Parker further explains that low self-esteem or poor body image along with being isolated or lonely can make someone prone to addictive game playing behavior.

The same article sites the tragic story of Shawn Woolley as an example. Also 21-years-old, the depressed epileptic lived for EverQuest. Playing the game for up to 12 hours per day, he was undeniably predisposed to the psychological trauma of living in a virtual world.

After he shot himself, Shawn’s mother recounts a time six months earlier when another Everquest player betrayed her son and stole all of his platinum points. The altercation left Shawn in tears while his mother attempted to literally bring him back to reality.
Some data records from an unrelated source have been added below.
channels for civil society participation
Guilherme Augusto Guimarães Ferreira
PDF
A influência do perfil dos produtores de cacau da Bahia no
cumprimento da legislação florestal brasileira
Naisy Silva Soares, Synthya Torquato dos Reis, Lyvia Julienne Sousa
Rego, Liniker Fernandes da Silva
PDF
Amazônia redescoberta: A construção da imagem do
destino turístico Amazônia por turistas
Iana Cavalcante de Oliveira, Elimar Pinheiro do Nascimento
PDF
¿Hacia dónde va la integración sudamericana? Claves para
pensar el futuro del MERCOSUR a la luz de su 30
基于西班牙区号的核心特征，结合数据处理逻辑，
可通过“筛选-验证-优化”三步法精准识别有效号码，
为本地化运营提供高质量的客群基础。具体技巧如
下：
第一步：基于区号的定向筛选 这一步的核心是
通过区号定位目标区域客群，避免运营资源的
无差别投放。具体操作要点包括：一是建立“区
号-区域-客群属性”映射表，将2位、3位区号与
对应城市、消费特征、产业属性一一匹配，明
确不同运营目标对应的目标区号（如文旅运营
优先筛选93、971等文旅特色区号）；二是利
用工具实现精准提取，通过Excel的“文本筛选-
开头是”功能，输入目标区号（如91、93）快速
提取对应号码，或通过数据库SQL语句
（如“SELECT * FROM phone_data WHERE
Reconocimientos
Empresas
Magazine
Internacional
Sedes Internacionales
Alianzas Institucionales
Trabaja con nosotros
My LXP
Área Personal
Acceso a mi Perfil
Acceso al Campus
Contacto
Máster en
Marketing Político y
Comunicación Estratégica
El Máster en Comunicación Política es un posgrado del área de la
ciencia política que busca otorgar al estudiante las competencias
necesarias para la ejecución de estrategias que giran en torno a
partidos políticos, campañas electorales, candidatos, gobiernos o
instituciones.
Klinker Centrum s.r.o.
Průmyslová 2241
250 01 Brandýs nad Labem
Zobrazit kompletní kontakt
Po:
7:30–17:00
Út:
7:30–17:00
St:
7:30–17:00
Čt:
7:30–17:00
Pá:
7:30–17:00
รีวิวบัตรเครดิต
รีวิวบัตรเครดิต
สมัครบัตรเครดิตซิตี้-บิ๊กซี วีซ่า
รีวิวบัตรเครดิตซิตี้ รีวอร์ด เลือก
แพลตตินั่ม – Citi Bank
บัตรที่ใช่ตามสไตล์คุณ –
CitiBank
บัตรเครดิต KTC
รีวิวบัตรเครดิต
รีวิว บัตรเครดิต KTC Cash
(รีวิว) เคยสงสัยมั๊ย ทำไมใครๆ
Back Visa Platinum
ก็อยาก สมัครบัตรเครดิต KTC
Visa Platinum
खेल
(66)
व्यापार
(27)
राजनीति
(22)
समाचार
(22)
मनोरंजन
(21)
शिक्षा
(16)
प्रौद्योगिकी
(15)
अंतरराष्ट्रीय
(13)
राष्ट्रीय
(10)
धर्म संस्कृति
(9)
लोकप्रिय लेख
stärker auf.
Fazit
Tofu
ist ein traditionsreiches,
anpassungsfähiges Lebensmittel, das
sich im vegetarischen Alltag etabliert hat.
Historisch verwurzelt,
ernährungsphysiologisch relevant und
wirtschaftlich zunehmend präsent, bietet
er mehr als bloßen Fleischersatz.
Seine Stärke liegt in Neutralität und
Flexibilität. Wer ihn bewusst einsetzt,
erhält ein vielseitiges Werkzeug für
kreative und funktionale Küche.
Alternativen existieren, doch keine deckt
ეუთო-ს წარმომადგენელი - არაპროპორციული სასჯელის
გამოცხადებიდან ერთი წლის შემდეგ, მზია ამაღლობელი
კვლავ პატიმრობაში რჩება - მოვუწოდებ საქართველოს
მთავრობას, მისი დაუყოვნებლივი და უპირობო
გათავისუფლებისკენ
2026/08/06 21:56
Extracting oneself from the grasp of the virtual world is anything but child’s play. In the words of a 26-year-old male: “I am addicted to EQ and I hate it and myself for it. When I play I sit down and play for a minimum of 12 hours at a time, and I inevitably feel guilty about it, thinking there a large number of things I should be doing instead, like reading or furthering my education or pursuing my career … I’ve tried quitting seriously on several occasions, but I was shocked to find each time that the experience reminds of what I’ve heard quitting heroin is like.”

While this game may not be in your home, you can be certain it’s popularity will spawn (a popular term in the game for the generation of more computer characters) a legion of play-a-likes. With the lucrative monthly subscription commitment and the potential of having a dedicated – shall we say “hooked” – audience, it seems to be a game manufacturer’s dream that could become your family’s ultimate nightmare.